Another NPR report this week got much closer to the truth of why businesses want to get out of health insurance coverage. Sarah Jane Tribble profiled AmeriMark, a catalog retailer with 700 employees that has long provided coverage for employees. However, the premiums for their 2013 plans escalated 30 percent for 2014, so they switched carriers and forced employees to pay a higher share of premiums with higher deductibles and co-pays.

Businesses will have to react to dramatic price increases, either by passing them onto the employees and eating into their wages or by passing them along to the consumer.

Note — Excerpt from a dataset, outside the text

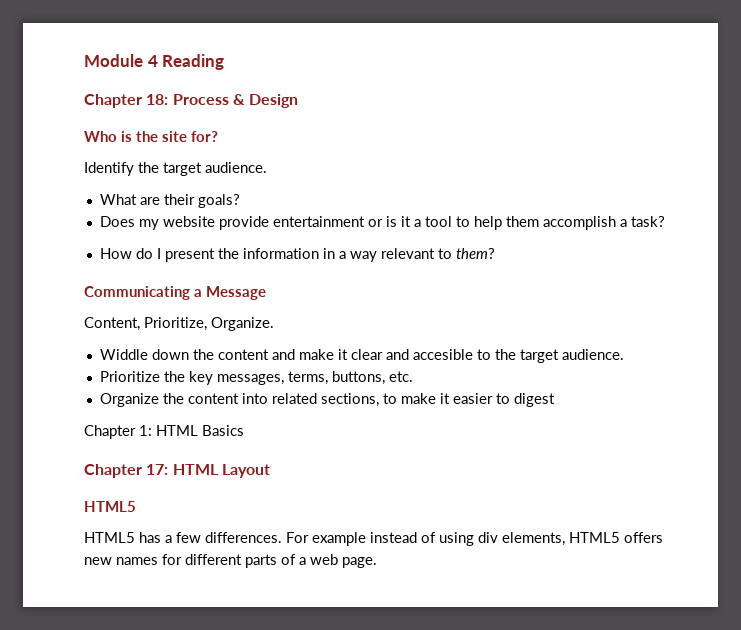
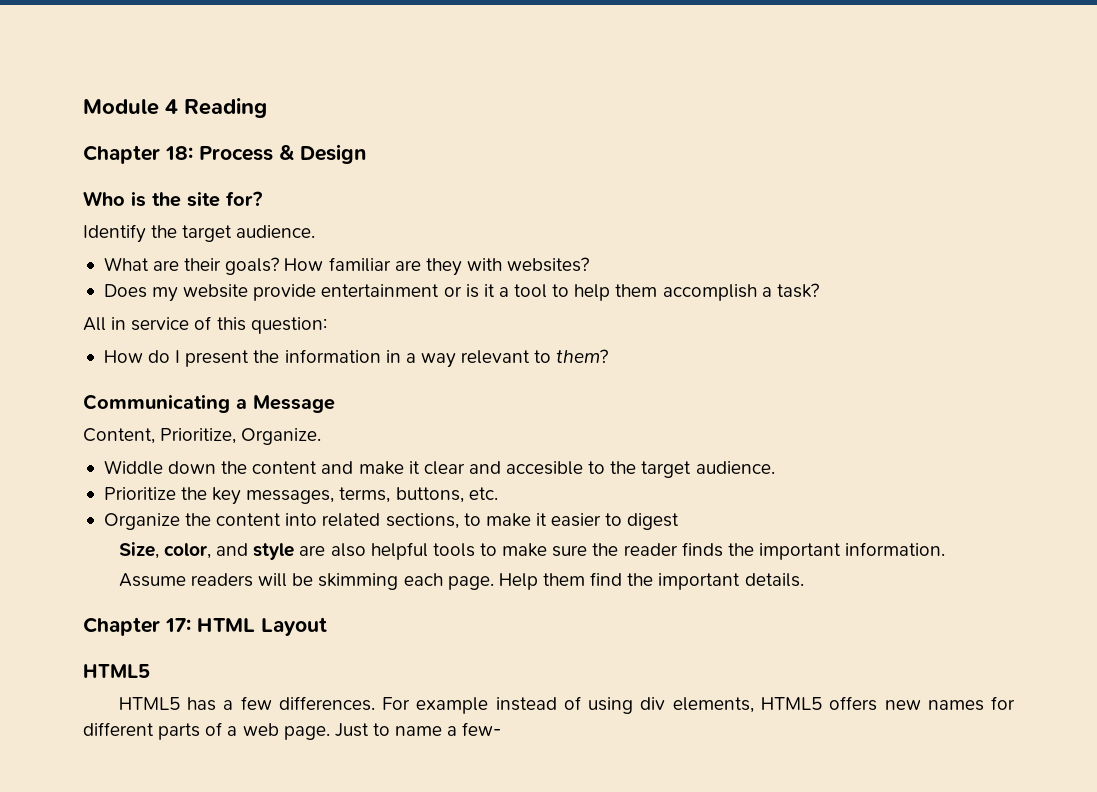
(240, 201) none -> [284,257,590,276] How familiar are they with websites?
(665, 221) none -> [83,316,327,334] // All in service of this question:
[84,425,244,439] Chapter 1: HTML Basics -> [118,542,946,560] [118,572,804,590] Size, color, and style are also helpful tools to make sure the reader finds the important information. // Assume readers will be skimming each page. Help them find the important details.
(377, 562) none -> [334,722,502,737] Just to name a few-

When insurers start making their new prices public, the resulting market churn will make this past fall look like a mere frolic.

If the President thought last fall with the woeful ObamaCare rollout and cancelled plans was a headache, he and his Obamacare supporters –especially those in Congress- will face migraines in the middle of heated midterm elections.

The timing couldn’t be worse for those trying to hold on to their seats, but it couldn’t be better for the majority of Americans who disapprove of ObamaCare to secure direct accountability from those who voted to establish the President’s signature legislative failure.

ObamaCare continues to be a bad deal for (young) Americans and they are seeing just what they looks like each day.